Aufstiegsrennen in der 2. Frauen-Bundesliga - Turbine Potsdam zwischen großer Chance und großer Fallhöhe
Turbine Potsdam will am Sonntag den direkten Wiederaufstieg in die Bundesliga perfekt machen. Mit einem solchen Erfolg hat zu Beginn der Saison kaum jemand gerechnet. Es wäre ein märchenhaftes Ende der Karriere von Bianca Schmidt. Von Jakob Lobach
Bei prallem Sonnenschein machen sich die Fußballerinnen von Turbine Potsdam am Mittwochvormittag im Sportpark Luftschiffhafen an die Arbeit.
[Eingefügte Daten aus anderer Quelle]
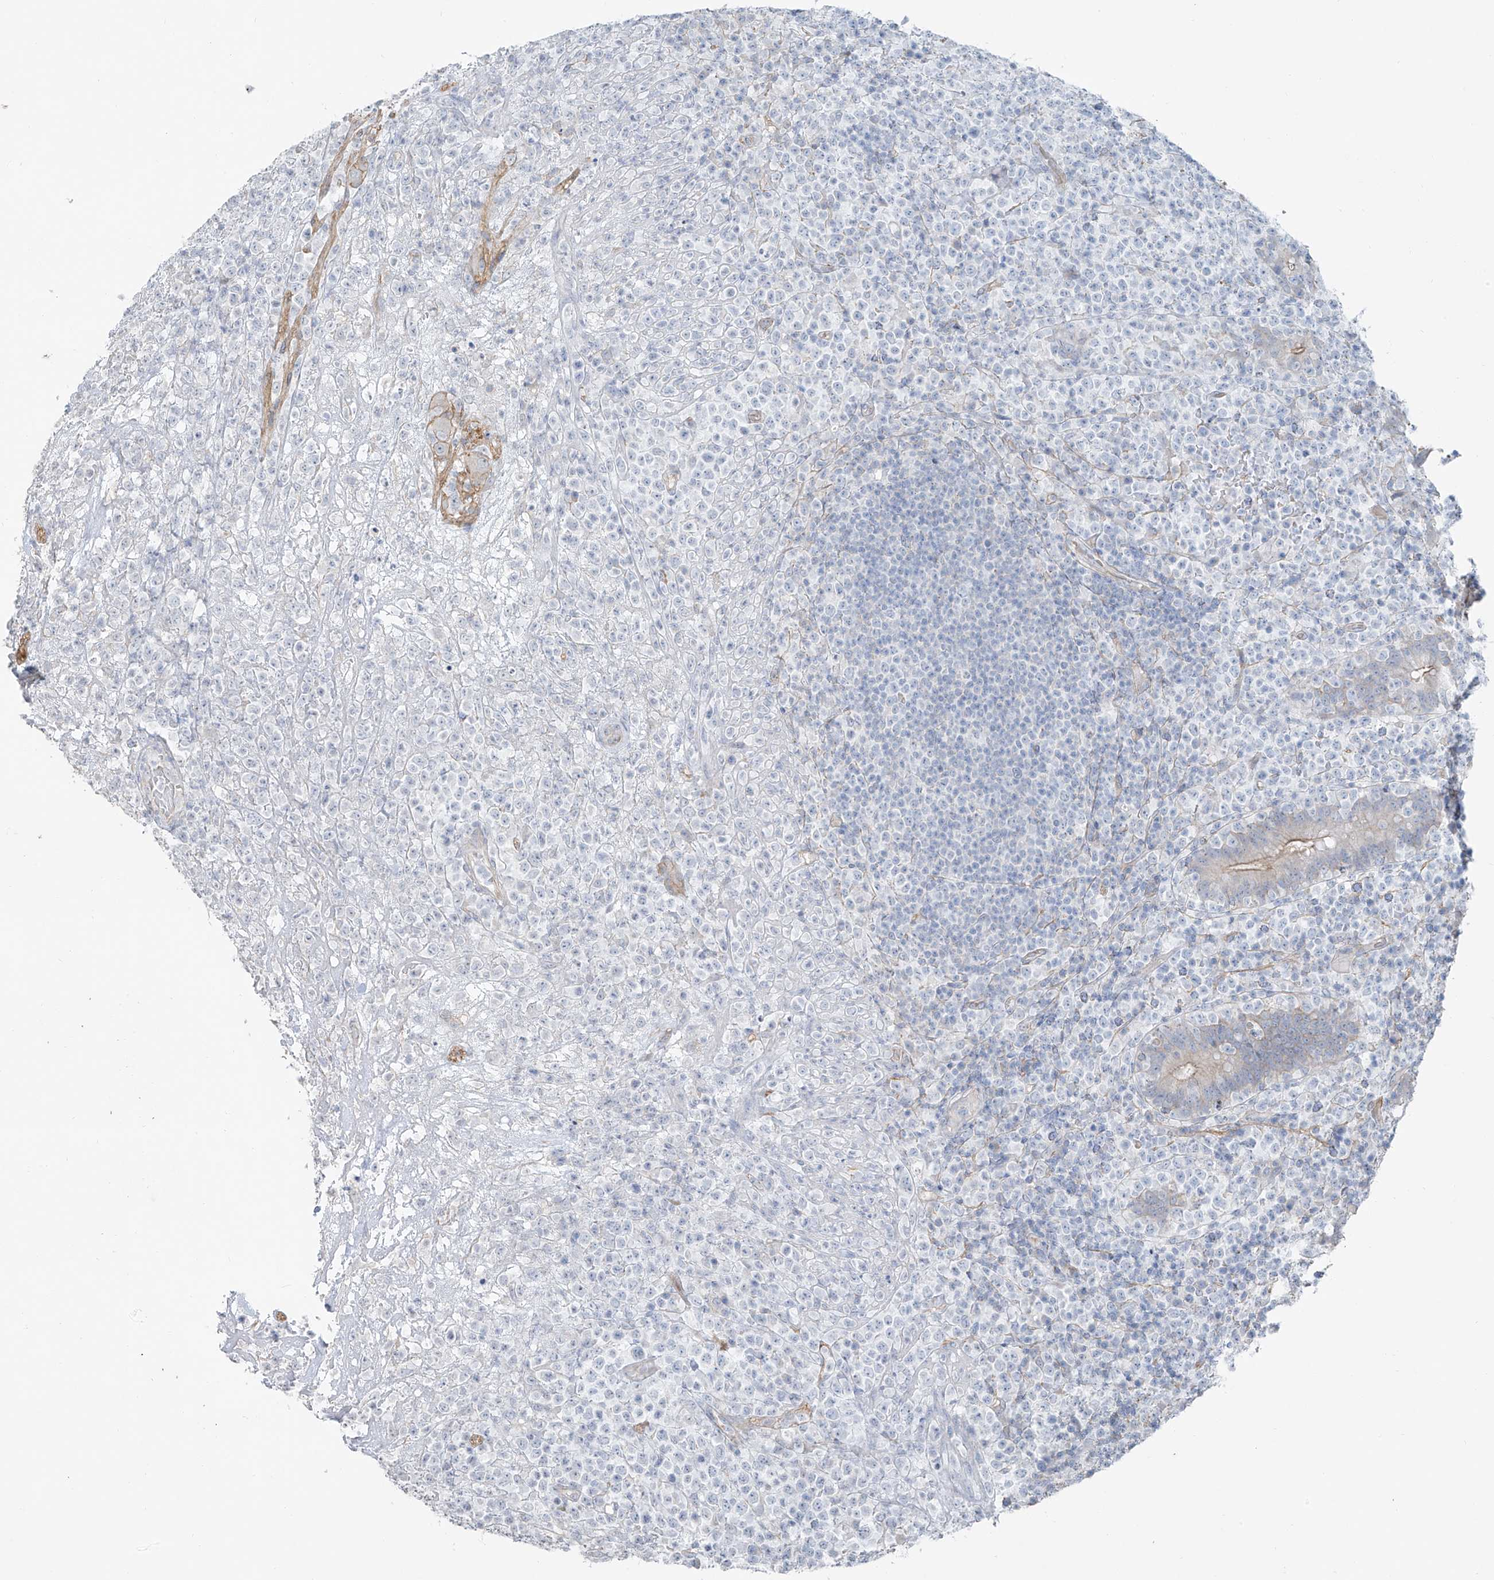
{"staining": {"intensity": "negative", "quantity": "none", "location": "none"}, "tissue": "lymphoma", "cell_type": "Tumor cells", "image_type": "cancer", "snomed": [{"axis": "morphology", "description": "Malignant lymphoma, non-Hodgkin's type, High grade"}, {"axis": "topography", "description": "Colon"}], "caption": "This micrograph is of malignant lymphoma, non-Hodgkin's type (high-grade) stained with IHC to label a protein in brown with the nuclei are counter-stained blue. There is no positivity in tumor cells. (IHC, brightfield microscopy, high magnification).", "gene": "TUBE1", "patient": {"sex": "female", "age": 53}}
Warmlaufen am Rand des frisch gesprengten Rasens, Sprünge und Sprints für die Explosivität, Pass- und Abschlussübungen zwischen gelben Metallfiguren und Plastikstangen. Unter den wachsamen Augen von Trainer Dirk Heinrichs arbeiten dessen Schützlinge gewissenhaft. Kein Wunder, wartet auf sie am Wochenende doch ein Spiel, dass die Zukunft ihres gesamten Klubs maßgeblich mitbestimmen wird.
Ein überraschender Erfolg zum Greifen nah
Am kommenden Sonntag (14 Uhr) absolviert Turbine beim FC Ingolstadt das letzte Spiel der laufenden Zweitligasaison. Mit einem Sieg würden die Potsdamerinnen die Meisterschaft und den Aufstieg in die Bundesliga perfekt machen – exakt 363 Tage nach dem letztjährigen Abstieg. Es wäre ein Erfolg, den im Vorfeld der Saison außerhalb des Klubs kaum einer für möglich gehalten hat. Ein Erfolg, der Turbines Zukunftsaussichten zumindest mittelfristig massiv verbessern und gleichzeitig einer Potsdamerin ein sehr passendes Karriereende bescheren würde.
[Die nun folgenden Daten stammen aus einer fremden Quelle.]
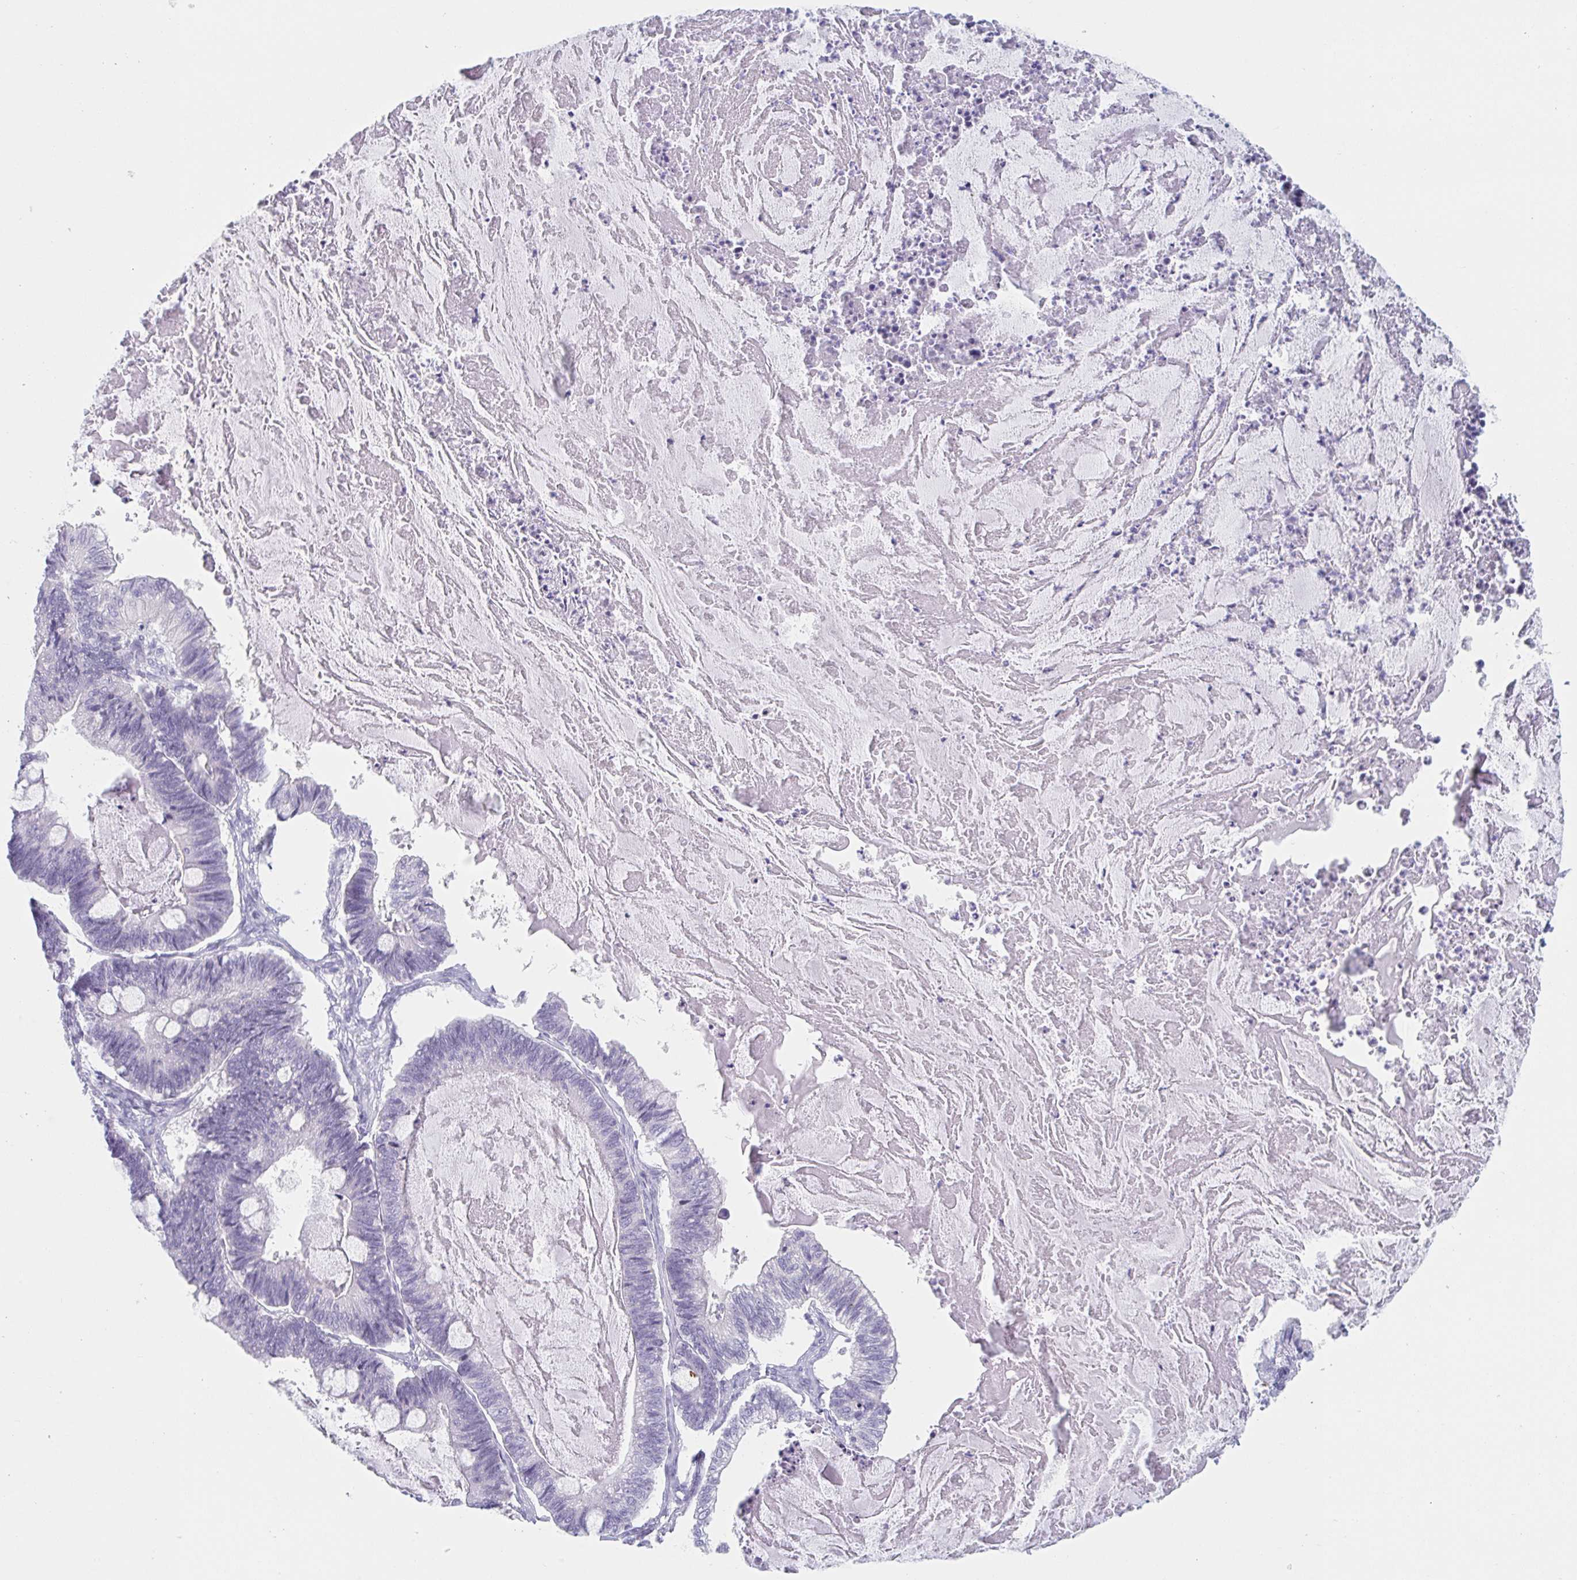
{"staining": {"intensity": "negative", "quantity": "none", "location": "none"}, "tissue": "ovarian cancer", "cell_type": "Tumor cells", "image_type": "cancer", "snomed": [{"axis": "morphology", "description": "Cystadenocarcinoma, mucinous, NOS"}, {"axis": "topography", "description": "Ovary"}], "caption": "A photomicrograph of human ovarian mucinous cystadenocarcinoma is negative for staining in tumor cells.", "gene": "HSD11B2", "patient": {"sex": "female", "age": 61}}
Es ist noch nicht so lange her, da erschien dieses Szenario wie eines, das sich irgendwo zwischen unwahrscheinlich und undenkbar einordnen ließ. Zu groß waren die Fragezeichen im vergangenen Sommer nach dem Abstieg aus der Bundesliga, dem ersten nach titelreichen 29 Jahren in der Beletage des deutschen Frauenfußballs. Würde Turbine sich von diesem strukturell und finanziell erholen? Würden sich die unzähligen Abgänge nahezu aller Leistungsträgerinnen sportlich kompensieren lassen? "Wir sind abgestiegen und jeder hat gedacht, dass wir nicht mehr wiederkommen", erinnert sich Turbines Abwehrspielerin Jennifer Cramer.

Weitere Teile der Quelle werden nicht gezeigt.